= Your goal =
Your task is to filter the data below down to the lines holding "months".
Entries supplied START
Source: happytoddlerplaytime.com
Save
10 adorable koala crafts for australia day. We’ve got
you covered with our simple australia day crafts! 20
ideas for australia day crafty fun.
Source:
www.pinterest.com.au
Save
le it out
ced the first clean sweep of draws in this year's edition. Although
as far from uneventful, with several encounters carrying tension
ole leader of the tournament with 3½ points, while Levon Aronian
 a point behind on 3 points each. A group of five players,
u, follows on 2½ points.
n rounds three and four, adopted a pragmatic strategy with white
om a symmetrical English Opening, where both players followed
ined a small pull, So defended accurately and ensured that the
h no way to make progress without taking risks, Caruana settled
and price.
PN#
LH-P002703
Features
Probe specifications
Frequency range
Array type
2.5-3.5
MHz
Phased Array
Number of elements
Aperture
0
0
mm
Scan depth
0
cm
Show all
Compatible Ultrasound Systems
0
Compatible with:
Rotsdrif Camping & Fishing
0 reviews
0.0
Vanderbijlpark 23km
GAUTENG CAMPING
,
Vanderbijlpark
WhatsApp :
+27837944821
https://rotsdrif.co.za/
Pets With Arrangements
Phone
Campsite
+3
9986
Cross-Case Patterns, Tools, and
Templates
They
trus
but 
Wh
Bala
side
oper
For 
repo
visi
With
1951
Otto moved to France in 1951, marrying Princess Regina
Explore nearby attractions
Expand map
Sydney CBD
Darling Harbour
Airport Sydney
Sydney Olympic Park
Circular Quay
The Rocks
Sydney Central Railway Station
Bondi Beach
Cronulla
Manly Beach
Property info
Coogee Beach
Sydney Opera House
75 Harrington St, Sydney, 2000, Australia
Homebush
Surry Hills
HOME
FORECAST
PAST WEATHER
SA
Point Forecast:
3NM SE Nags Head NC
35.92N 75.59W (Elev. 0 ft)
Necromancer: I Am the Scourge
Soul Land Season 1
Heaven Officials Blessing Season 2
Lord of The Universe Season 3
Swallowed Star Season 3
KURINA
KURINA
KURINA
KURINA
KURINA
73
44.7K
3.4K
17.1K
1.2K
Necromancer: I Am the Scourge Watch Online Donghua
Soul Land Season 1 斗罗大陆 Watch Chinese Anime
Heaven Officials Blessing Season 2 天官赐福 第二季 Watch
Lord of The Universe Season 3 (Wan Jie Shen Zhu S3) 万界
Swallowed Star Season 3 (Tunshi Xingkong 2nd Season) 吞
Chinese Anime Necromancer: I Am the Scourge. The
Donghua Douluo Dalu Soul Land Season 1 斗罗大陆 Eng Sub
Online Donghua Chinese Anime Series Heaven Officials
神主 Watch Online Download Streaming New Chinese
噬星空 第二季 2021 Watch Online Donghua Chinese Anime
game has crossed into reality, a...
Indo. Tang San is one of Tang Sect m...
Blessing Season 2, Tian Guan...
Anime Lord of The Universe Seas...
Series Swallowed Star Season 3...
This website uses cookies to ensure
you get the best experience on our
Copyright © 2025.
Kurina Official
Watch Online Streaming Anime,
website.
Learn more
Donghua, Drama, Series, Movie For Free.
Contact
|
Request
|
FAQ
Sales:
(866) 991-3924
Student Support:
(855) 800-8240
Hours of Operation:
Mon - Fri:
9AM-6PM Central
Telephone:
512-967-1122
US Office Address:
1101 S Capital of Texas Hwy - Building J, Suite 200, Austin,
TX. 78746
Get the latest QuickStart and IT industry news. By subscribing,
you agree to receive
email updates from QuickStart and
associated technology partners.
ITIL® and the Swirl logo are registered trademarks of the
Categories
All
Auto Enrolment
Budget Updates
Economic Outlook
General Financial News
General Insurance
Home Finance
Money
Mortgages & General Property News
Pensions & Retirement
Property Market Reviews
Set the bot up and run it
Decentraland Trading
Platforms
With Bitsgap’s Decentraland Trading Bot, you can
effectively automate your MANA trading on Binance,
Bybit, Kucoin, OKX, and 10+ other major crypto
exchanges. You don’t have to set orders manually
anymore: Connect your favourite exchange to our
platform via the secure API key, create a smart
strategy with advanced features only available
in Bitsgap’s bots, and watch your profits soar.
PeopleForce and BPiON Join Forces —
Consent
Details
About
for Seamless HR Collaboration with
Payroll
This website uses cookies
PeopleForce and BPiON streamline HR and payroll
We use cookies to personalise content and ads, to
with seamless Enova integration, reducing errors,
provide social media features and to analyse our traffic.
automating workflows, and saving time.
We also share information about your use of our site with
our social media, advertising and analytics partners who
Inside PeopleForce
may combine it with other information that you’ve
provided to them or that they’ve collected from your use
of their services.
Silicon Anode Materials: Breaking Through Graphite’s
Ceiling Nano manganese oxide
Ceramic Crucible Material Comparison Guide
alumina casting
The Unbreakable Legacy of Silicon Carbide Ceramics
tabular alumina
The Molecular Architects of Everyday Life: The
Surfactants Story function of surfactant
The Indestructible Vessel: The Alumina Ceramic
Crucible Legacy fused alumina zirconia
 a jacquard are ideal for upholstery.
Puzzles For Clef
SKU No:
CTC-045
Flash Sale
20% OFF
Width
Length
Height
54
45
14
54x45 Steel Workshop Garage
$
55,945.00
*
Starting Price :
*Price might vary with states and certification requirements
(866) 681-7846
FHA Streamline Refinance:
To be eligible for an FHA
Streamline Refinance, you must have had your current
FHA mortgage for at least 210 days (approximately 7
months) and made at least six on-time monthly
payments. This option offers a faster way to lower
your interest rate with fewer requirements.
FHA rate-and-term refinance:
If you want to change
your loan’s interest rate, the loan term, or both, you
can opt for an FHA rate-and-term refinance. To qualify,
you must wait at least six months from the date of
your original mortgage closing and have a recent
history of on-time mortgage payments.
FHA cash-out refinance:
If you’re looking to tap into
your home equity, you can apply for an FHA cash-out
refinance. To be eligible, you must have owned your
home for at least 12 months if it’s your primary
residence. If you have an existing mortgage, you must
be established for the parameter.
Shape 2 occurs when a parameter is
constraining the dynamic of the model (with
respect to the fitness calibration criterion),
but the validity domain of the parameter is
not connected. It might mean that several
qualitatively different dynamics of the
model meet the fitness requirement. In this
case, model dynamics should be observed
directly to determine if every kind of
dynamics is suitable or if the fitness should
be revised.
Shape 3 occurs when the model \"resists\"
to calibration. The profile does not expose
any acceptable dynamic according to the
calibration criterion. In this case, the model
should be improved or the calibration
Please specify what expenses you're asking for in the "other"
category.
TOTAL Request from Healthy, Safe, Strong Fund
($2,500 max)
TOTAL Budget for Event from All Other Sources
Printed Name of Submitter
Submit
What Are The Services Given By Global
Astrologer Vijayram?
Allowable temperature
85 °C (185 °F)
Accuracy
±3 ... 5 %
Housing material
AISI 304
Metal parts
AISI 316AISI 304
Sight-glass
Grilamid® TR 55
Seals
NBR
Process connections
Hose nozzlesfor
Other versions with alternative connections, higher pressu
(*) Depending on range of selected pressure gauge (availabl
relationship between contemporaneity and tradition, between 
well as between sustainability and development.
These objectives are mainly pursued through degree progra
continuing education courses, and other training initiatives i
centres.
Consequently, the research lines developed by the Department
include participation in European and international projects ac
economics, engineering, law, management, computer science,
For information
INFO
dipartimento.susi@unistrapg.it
Entries supplied END
= Expected answer =
months) and made at least six on-time monthly
you must wait at least six months from the date of
home for at least 12 months if it’s your primary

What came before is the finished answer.